AUFGABE:
Führe den Text über die Kirchenbrände in Frankreich im Anschluss an seinen letzten Satz weiter.

:: TEXT

Der Kirchenbrand in Nantes hat ein Thema wieder auf die öffentliche Agenda gesetzt, das seit einiger Zeit die Gemüter in Frankreich bewegt. Brände, Schmierereien und andere Delikte an Kirchenbauten häufen sich in den letzten Jahren. Viele haben das Gefühl, dass das christliche Erbe des Landes ausverkauft wird. »Das ist also der Beweis, dass es auch gut ein Jahr nach Notre-Dame noch keine Brandmelder in den Kathedralen gibt«, mokiert sich ein Twitter-Nutzer. Direkt darunter steht eine Liste von 28 Kirchenbränden nur in den Jahren 2018 und 2019.
Kirchenbrände und andere antichristliche Taten
Vor gut einem Jahr brannten zwei Pariser Kirchen, nun die Kathedrale von Nantes. Ein Blick in die jüngere Geschichte zeigt, dass christliche Gebäude und Friedhöfe in Frankreich einer Vielzahl von Gefahren ausgesetzt sind. Dabei bleiben Ursachen wie Urheber häufig unklar. Ein paar Anhaltspunkte gibt es dennoch.
Von einigen Medien werden derlei Zahlen und Listen als aufgebauscht abgetan. Die Absicht zu relativieren spricht dabei deutlich aus so manchem Artikel, wenn etwa der Parisien bemerkt, dass nicht jeder Kirchenbrand auch ein »ausdrücklich antichristlicher Akt« sei. Tatsächlich sind Einschränkungen geboten. Doch zugleich bemerkt man den kalmierenden Ton, wenn Maxime Cumunel, immerhin Generalsekretär des Vereins zum Schutz des religiösen Erbes in Frankreich (des Observatoire du Patrimoine Religieux), anmerkt, dass es leider Gottes auch in Kirchen »häufig zu Unfällen kommt, die mit natürlichen Ursachen oder Bauarbeiten zusammenhängen«. Natürlich gebe es »auch kriminelle Taten, aber man muss deren Ursachen genauer fassen«. So könnten »Leute darunter sein, die mit dem Feuer spielen«, oder »Personen mit Beeinträchtigungen«. Den Anteil der »antichristlichen Taten« schließlich mag er »nicht auf einer so geringen Datengrundlage quantifizieren«. Das ist offenbar ein ausweichender Kommentar.
In kurzer Zeit brannten zwei große Pariser Kirchen
Daneben bleibt die genaue Ursache in vielen Fällen schlicht im Dunkeln. Man darf sich also selbst seinen Reim auf so manches Geschehnis machen. So weiß man auch ein gutes Jahr danach nichts Genaues über die Entstehung zweier Brände, die in kurzer Zeit die beiden Hauptkirchen von Paris heimsuchten. International kaum beachtet wurde dabei der Brand an der Kirche Saint-Sulpice im Quartier de l’Odéon, die inzwischen die Funktion einer Kathedrale für Paris übernommen hat. Kurz vor dem Brand von Notre-Dame war Saint-Sulpice im März 2019 zum Opfer eines Brandanschlags geworden. Jemand hatte ein Kleiderbündel an der Eingangstür der Kirche entzündet, was zu einem lodernden Feuer führte. Die Pariser Polizei stellte fest, dass es einen »menschlichen« Urheber gab, und die Tat sicher eine »mutwillige« gewesen sei. Kleiderbündel entzünden sich nun einmal nicht von alleine. Die Bilder schon dieses Brandes sind beschämend.

::::
:: VERFÜGBARE DATEN

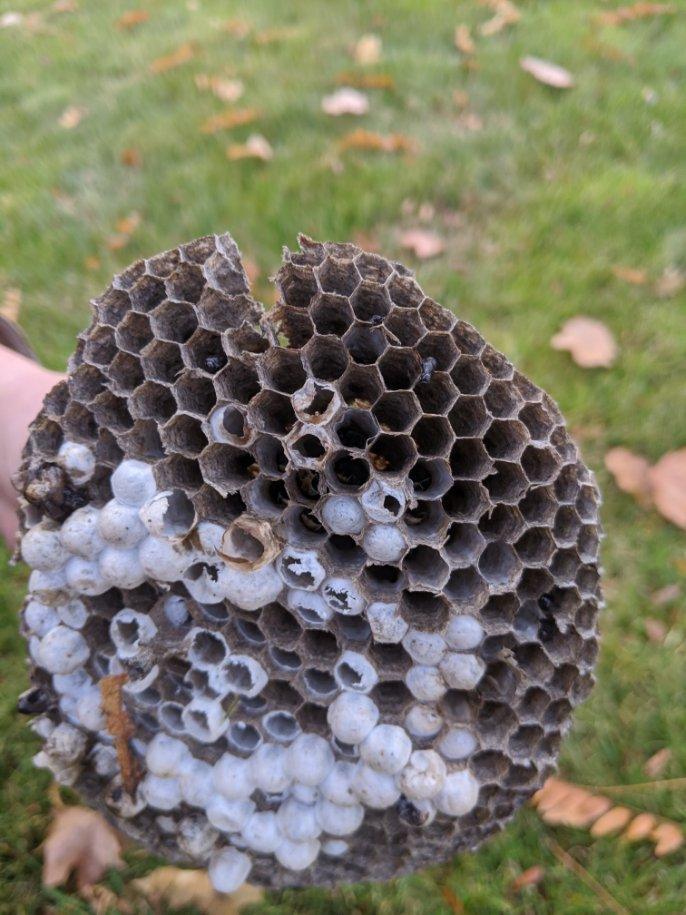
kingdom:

::::

ERWARTETE ANTWORT:
Im Fall von Notre-Dame wiederum weiß man noch immer nicht genau, wie die 1182 geweihte Kathedrale im April 2019 in Brand geriet. Laut der offiziellen Untersuchung kommen zwei Varianten zum Geschehen in Frage: Zum einen die nachlässig weggeschnippte Zigarette eines Handwerkers oder aber ein Kurzschluss in der Elektrik der Kathedrale. Allerdings sucht man bis heute vergeblich nach dem »winzigen Draht«, der diesen Großbrand ausgelöst haben soll. Folglich kann noch immer auch Brandstiftung als Ursache nicht vollkommen ausgeschlossen werden.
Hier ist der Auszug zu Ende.